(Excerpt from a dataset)
■ ■ ■

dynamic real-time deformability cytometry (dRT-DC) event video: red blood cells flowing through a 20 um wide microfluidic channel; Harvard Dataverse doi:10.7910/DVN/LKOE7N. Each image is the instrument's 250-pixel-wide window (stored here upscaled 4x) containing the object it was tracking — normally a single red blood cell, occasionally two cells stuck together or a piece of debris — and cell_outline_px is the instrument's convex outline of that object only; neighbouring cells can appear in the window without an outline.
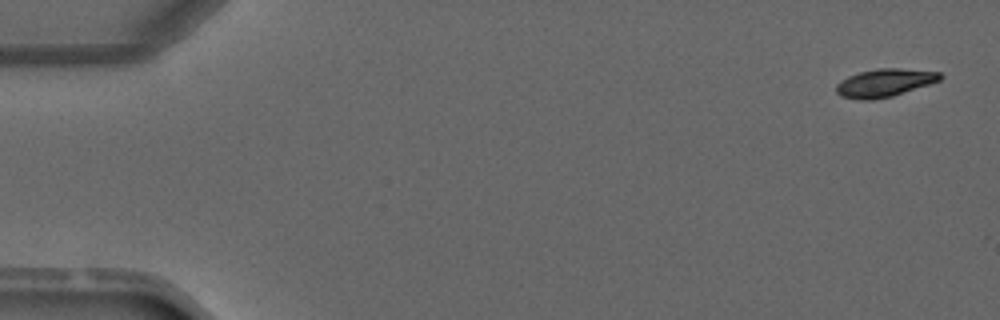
{"species": "common noctule bat (a hibernating species)", "species_latin": "Nyctalus noctula", "temperature_condition": "warm", "stored_images_in_passage": 4, "camera_frame_rate_fps": 3000, "um_per_image_px": 0.085, "animal": {"sex": "male", "forearm_length_mm": 52.5}, "frame": {"image": 1, "passage_image": 1, "time_ms": 0.0, "image_size_px": [1000, 320], "cell_outline_px": [[944, 76], [940, 80], [892, 96], [872, 100], [860, 100], [840, 96], [836, 92], [836, 84], [840, 80], [848, 76], [860, 72], [880, 68], [900, 68], [940, 72]], "centroid_in_image_um": [75.16, 7.04], "position_along_channel_um": 9.8, "area_um2": 16.88}}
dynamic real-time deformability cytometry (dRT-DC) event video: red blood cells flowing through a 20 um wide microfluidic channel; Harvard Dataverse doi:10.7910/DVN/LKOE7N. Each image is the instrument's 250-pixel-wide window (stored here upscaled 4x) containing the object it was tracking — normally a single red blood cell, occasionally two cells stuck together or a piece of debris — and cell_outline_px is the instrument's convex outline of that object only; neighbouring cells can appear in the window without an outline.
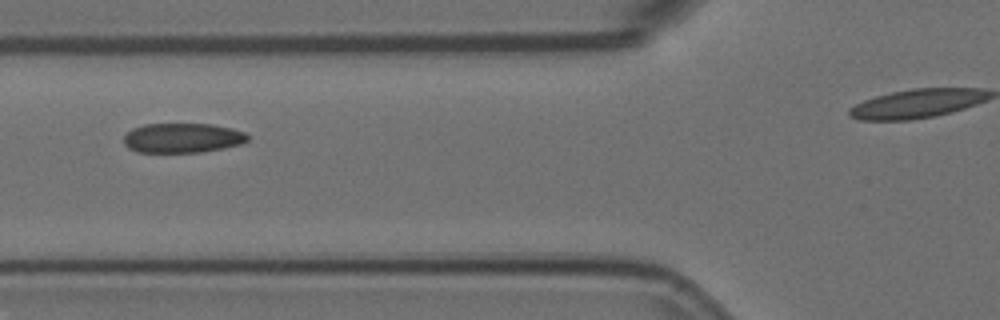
{"species": "Egyptian fruit bat (a non-hibernating species)", "species_latin": "Rousettus aegyptiacus", "temperature_condition": "room temperature", "stored_images_in_passage": 7, "segment_of_instrument_passage": [1, 2], "camera_frame_rate_fps": 3000, "um_per_image_px": 0.085, "animal": {"sex": "female"}, "frame": {"image": 1, "passage_image": 5, "time_ms": 1.333, "image_size_px": [1000, 320], "cell_outline_px": [[248, 140], [240, 144], [200, 152], [136, 152], [128, 148], [124, 144], [124, 136], [132, 128], [144, 124], [212, 124], [232, 128], [244, 132], [248, 136]], "centroid_in_image_um": [15.47, 11.72], "position_along_channel_um": 110.3, "area_um2": 21.33}}
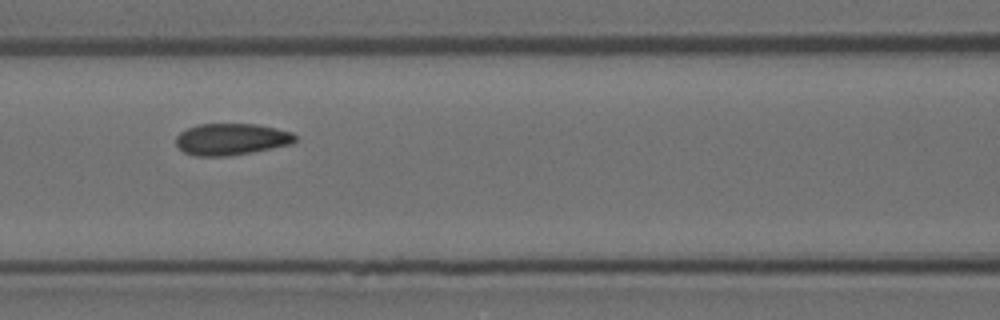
{"frame": {"image": 2, "passage_image": 6, "time_ms": 1.667, "image_size_px": [1000, 320], "cell_outline_px": [[296, 140], [292, 144], [252, 152], [228, 156], [196, 156], [184, 152], [176, 144], [176, 136], [180, 132], [196, 124], [256, 124], [276, 128], [292, 132], [296, 136]], "centroid_in_image_um": [19.66, 11.83], "position_along_channel_um": 146.9, "area_um2": 22.02}}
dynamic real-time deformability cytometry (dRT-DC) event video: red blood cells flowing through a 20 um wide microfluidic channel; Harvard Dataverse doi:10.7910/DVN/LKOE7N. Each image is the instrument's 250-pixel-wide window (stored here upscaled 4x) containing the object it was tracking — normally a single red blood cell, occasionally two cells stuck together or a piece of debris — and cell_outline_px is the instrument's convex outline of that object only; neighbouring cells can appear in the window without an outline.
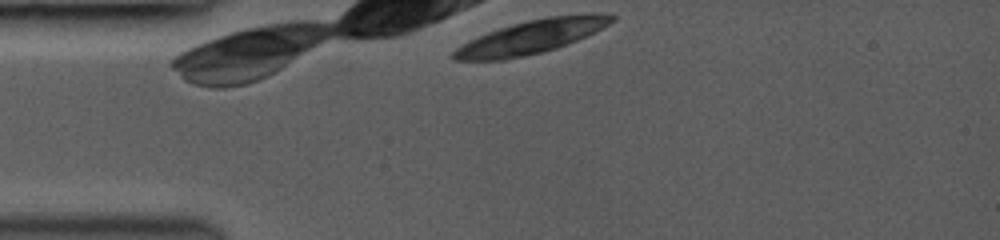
{"species": "common noctule bat (a hibernating species)", "species_latin": "Nyctalus noctula", "temperature_condition": "room temperature", "stored_images_in_passage": 12, "camera_frame_rate_fps": 3000, "um_per_image_px": 0.085, "animal": {"sex": "female", "body_mass_g": 19.0, "forearm_length_mm": 53.3}, "frame": {"image": 1, "passage_image": 1, "time_ms": 0.0, "image_size_px": [1000, 240], "cell_outline_px": [[616, 20], [576, 40], [556, 48], [540, 52], [504, 60], [456, 60], [452, 56], [452, 52], [456, 48], [488, 32], [512, 24], [528, 20], [548, 16], [616, 16]], "centroid_in_image_um": [45.03, 3.18], "position_along_channel_um": 40.0, "area_um2": 29.3}}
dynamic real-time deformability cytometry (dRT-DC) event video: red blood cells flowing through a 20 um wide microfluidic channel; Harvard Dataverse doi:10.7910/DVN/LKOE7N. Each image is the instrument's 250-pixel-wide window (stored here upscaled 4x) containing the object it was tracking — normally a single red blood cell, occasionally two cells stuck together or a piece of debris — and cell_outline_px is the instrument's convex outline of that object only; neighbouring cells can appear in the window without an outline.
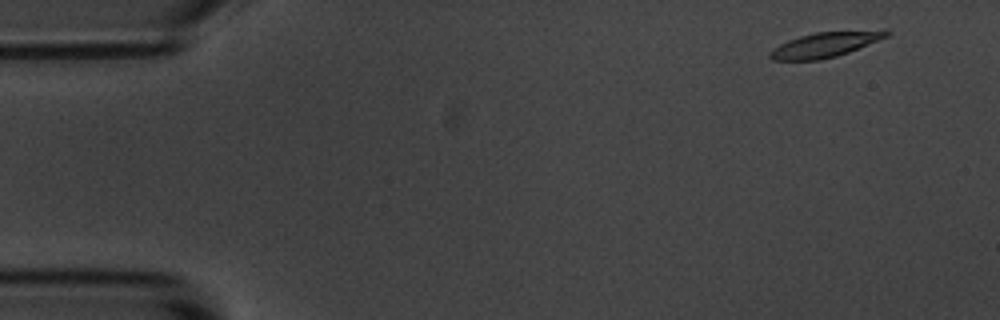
{"species": "common noctule bat (a hibernating species)", "species_latin": "Nyctalus noctula", "temperature_condition": "room temperature", "stored_images_in_passage": 8, "camera_frame_rate_fps": 3000, "um_per_image_px": 0.085, "animal": {"sex": "male", "body_mass_g": 20.1, "forearm_length_mm": 53.5}, "frame": {"image": 1, "passage_image": 1, "time_ms": 0.0, "image_size_px": [1000, 320], "cell_outline_px": [[892, 32], [888, 36], [848, 52], [836, 56], [820, 60], [772, 60], [768, 56], [768, 52], [772, 48], [788, 40], [800, 36], [816, 32]], "centroid_in_image_um": [69.96, 3.84], "position_along_channel_um": 15.0, "area_um2": 16.24}}
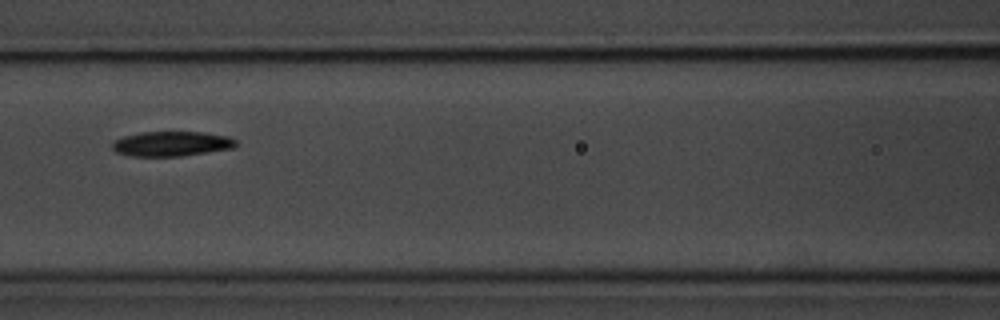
{"frame": {"image": 2, "passage_image": 6, "time_ms": 6.667, "image_size_px": [1000, 320], "cell_outline_px": [[236, 144], [232, 148], [180, 156], [132, 156], [116, 152], [112, 148], [112, 140], [124, 136], [140, 132], [204, 132], [228, 136], [236, 140]], "centroid_in_image_um": [14.54, 12.21], "position_along_channel_um": 152.1, "area_um2": 17.86}}
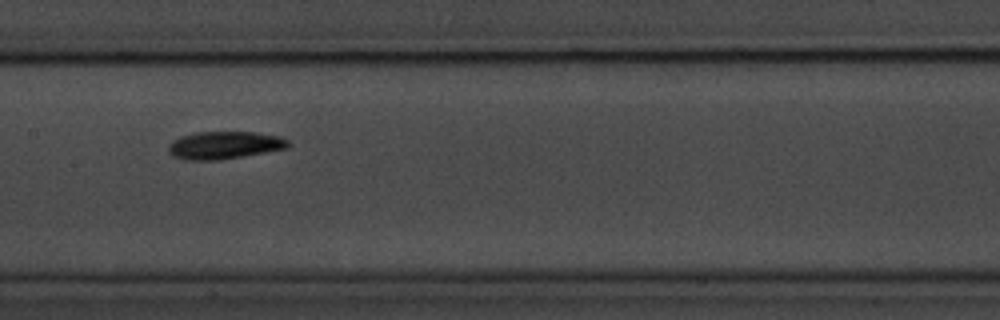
{"frame": {"image": 3, "passage_image": 7, "time_ms": 7.667, "image_size_px": [1000, 320], "cell_outline_px": [[288, 148], [220, 160], [184, 160], [172, 156], [168, 152], [168, 144], [172, 140], [180, 136], [196, 132], [256, 132], [280, 136], [288, 140]], "centroid_in_image_um": [19.03, 12.34], "position_along_channel_um": 188.4, "area_um2": 19.42}}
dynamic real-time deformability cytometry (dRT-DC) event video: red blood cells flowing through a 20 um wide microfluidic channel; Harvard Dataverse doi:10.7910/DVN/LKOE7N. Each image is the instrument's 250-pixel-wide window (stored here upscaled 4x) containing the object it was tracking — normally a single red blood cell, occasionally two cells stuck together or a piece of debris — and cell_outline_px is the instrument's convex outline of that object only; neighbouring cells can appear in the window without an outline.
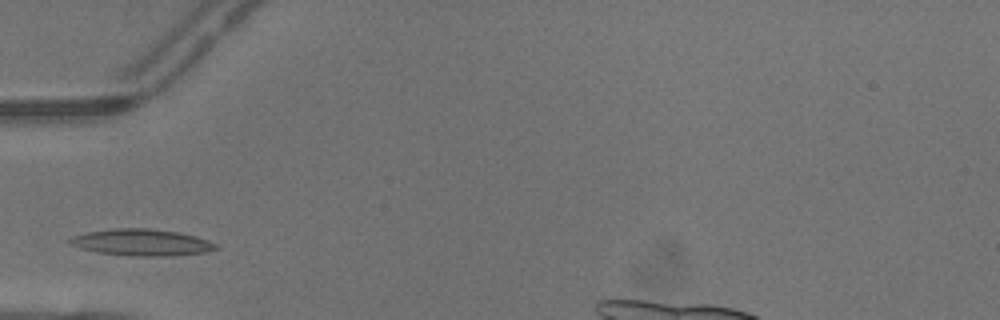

■ ■ ■

The request:
Quote the material exactly. Pictures stay out.

Final result:
dynamic real-time deformability cytometry (dRT-DC) event video: red blood cells flowing through a 20 um wide microfluidic channel; Harvard Dataverse doi:10.7910/DVN/LKOE7N. Each image is the instrument's 250-pixel-wide window (stored here upscaled 4x) containing the object it was tracking — normally a single red blood cell, occasionally two cells stuck together or a piece of debris — and cell_outline_px is the instrument's convex outline of that object only; neighbouring cells can appear in the window without an outline.
{"species": "common noctule bat (a hibernating species)", "species_latin": "Nyctalus noctula", "temperature_condition": "warm", "stored_images_in_passage": 4, "camera_frame_rate_fps": 3000, "um_per_image_px": 0.085, "animal": {"sex": "male", "forearm_length_mm": 52.5}, "frame": {"image": 1, "passage_image": 1, "time_ms": 0.0, "image_size_px": [1000, 320], "cell_outline_px": [[944, 76], [940, 80], [892, 96], [872, 100], [860, 100], [840, 96], [836, 92], [836, 84], [840, 80], [848, 76], [860, 72], [880, 68], [900, 68], [940, 72]], "centroid_in_image_um": [75.16, 7.04], "position_along_channel_um": 9.8, "area_um2": 16.88}}
dynamic real-time deformability cytometry (dRT-DC) event video: red blood cells flowing through a 20 um wide microfluidic channel; Harvard Dataverse doi:10.7910/DVN/LKOE7N. Each image is the instrument's 250-pixel-wide window (stored here upscaled 4x) containing the object it was tracking — normally a single red blood cell, occasionally two cells stuck together or a piece of debris — and cell_outline_px is the instrument's convex outline of that object only; neighbouring cells can appear in the window without an outline.
{"species": "Egyptian fruit bat (a non-hibernating species)", "species_latin": "Rousettus aegyptiacus", "temperature_condition": "room temperature", "stored_images_in_passage": 7, "segment_of_instrument_passage": [1, 2], "camera_frame_rate_fps": 3000, "um_per_image_px": 0.085, "animal": {"sex": "female"}, "frame": {"image": 1, "passage_image": 5, "time_ms": 1.333, "image_size_px": [1000, 320], "cell_outline_px": [[248, 140], [240, 144], [200, 152], [136, 152], [128, 148], [124, 144], [124, 136], [132, 128], [144, 124], [212, 124], [232, 128], [244, 132], [248, 136]], "centroid_in_image_um": [15.47, 11.72], "position_along_channel_um": 110.3, "area_um2": 21.33}}
{"frame": {"image": 2, "passage_image": 6, "time_ms": 1.667, "image_size_px": [1000, 320], "cell_outline_px": [[296, 140], [292, 144], [252, 152], [228, 156], [196, 156], [184, 152], [176, 144], [176, 136], [180, 132], [196, 124], [256, 124], [276, 128], [292, 132], [296, 136]], "centroid_in_image_um": [19.66, 11.83], "position_along_channel_um": 146.9, "area_um2": 22.02}}
dynamic real-time deformability cytometry (dRT-DC) event video: red blood cells flowing through a 20 um wide microfluidic channel; Harvard Dataverse doi:10.7910/DVN/LKOE7N. Each image is the instrument's 250-pixel-wide window (stored here upscaled 4x) containing the object it was tracking — normally a single red blood cell, occasionally two cells stuck together or a piece of debris — and cell_outline_px is the instrument's convex outline of that object only; neighbouring cells can appear in the window without an outline.
{"species": "common noctule bat (a hibernating species)", "species_latin": "Nyctalus noctula", "temperature_condition": "room temperature", "stored_images_in_passage": 12, "camera_frame_rate_fps": 3000, "um_per_image_px": 0.085, "animal": {"sex": "female", "body_mass_g": 19.0, "forearm_length_mm": 53.3}, "frame": {"image": 1, "passage_image": 1, "time_ms": 0.0, "image_size_px": [1000, 240], "cell_outline_px": [[616, 20], [576, 40], [556, 48], [540, 52], [504, 60], [456, 60], [452, 56], [452, 52], [456, 48], [488, 32], [512, 24], [528, 20], [548, 16], [616, 16]], "centroid_in_image_um": [45.03, 3.18], "position_along_channel_um": 40.0, "area_um2": 29.3}}
dynamic real-time deformability cytometry (dRT-DC) event video: red blood cells flowing through a 20 um wide microfluidic channel; Harvard Dataverse doi:10.7910/DVN/LKOE7N. Each image is the instrument's 250-pixel-wide window (stored here upscaled 4x) containing the object it was tracking — normally a single red blood cell, occasionally two cells stuck together or a piece of debris — and cell_outline_px is the instrument's convex outline of that object only; neighbouring cells can appear in the window without an outline.
{"species": "common noctule bat (a hibernating species)", "species_latin": "Nyctalus noctula", "temperature_condition": "room temperature", "stored_images_in_passage": 8, "camera_frame_rate_fps": 3000, "um_per_image_px": 0.085, "animal": {"sex": "male", "body_mass_g": 20.1, "forearm_length_mm": 53.5}, "frame": {"image": 1, "passage_image": 1, "time_ms": 0.0, "image_size_px": [1000, 320], "cell_outline_px": [[892, 32], [888, 36], [848, 52], [836, 56], [820, 60], [772, 60], [768, 56], [768, 52], [772, 48], [788, 40], [800, 36], [816, 32]], "centroid_in_image_um": [69.96, 3.84], "position_along_channel_um": 15.0, "area_um2": 16.24}}
{"frame": {"image": 2, "passage_image": 6, "time_ms": 6.667, "image_size_px": [1000, 320], "cell_outline_px": [[236, 144], [232, 148], [180, 156], [132, 156], [116, 152], [112, 148], [112, 140], [124, 136], [140, 132], [204, 132], [228, 136], [236, 140]], "centroid_in_image_um": [14.54, 12.21], "position_along_channel_um": 152.1, "area_um2": 17.86}}
{"frame": {"image": 3, "passage_image": 7, "time_ms": 7.667, "image_size_px": [1000, 320], "cell_outline_px": [[288, 148], [220, 160], [184, 160], [172, 156], [168, 152], [168, 144], [172, 140], [180, 136], [196, 132], [256, 132], [280, 136], [288, 140]], "centroid_in_image_um": [19.03, 12.34], "position_along_channel_um": 188.4, "area_um2": 19.42}}
dynamic real-time deformability cytometry (dRT-DC) event video: red blood cells flowing through a 20 um wide microfluidic channel; Harvard Dataverse doi:10.7910/DVN/LKOE7N. Each image is the instrument's 250-pixel-wide window (stored here upscaled 4x) containing the object it was tracking — normally a single red blood cell, occasionally two cells stuck together or a piece of debris — and cell_outline_px is the instrument's convex outline of that object only; neighbouring cells can appear in the window without an outline.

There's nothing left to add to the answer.